Un’Analisi di “Amo un Gigolò” di Chiara Minore

Un’Analisi di “Amo un Gigolò” di Chiara Minore

L’equazione sentimentale, in questo caso, è irrisolvibile. Ci si può gettare a capofitto in relazioni insoddisfacenti, illudendosi di un cambiamento. Ma è l’individuo a trasformarsi, ridefinendo priorità, legami e situazioni. Il percorso è lineare, dettato dall’obiettivo di perseverare nell’amore. Ma perché insistere se i conti non tornano? Diverse motivazioni concorrono: evitare la solitudine, colmare un vuoto esistenziale, nascondere un’assenza agli altri. Per chi non tollera l’isolamento, la mancanza di un rapporto stabile è destabilizzante, logorando spirito e quotidianità. La depressione si insinua, oscurando l’umore. Da qui a ricorrere alla compagnia a pagamento, il passo sembra lungo. Seppur attenuando ansie e paure, questa libertà conquistata è inversamente proporzionale all’ingenuità e all’autenticità del sentimento. Ogni parola, ogni gesto del gigolò è condizionato da un compenso, da un “amore” a prezzo fisso. Le frasi gentili, ricercate, profumano di denaro: più si paga, più sono lusinghiere. Da una parte la libertà, dall’altra un dovere, un servizio prestato.

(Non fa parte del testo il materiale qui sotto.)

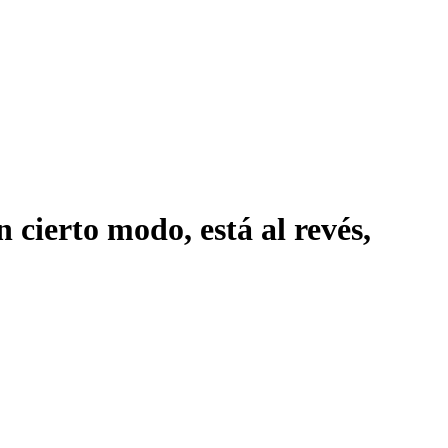
n cierto modo, está al revés,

In definitiva, il bilancio è negativo, un investimento fallimentare. Resta la possibilità di non perdere la dignità, di evitare la solitudine, ma la vera libertà è inestimabile. Il racconto “Amo un Gigolò” di Chiara Minore è un’analisi introspettiva, seppur forse interpretata con eccessiva magnanimità. La storia di una medico che paga un gigolò per compagnia si riduce a una transazione semplice: domanda e risposta, pagamento e prestazione. Ricevere, sì, ma dare, ciò che desidererebbe l’altra parte, mai. Certo, emerge un disagio interiore, ma superficiale, come un breve temporale. Lo stile narrativo è sterile, impersonale, così come l’opera nel suo complesso. Definirlo romanzo è improprio ed azzardato. È più un collage di messaggi, privo di una scrittura fluida. Frammentato, acerbo, vuoto.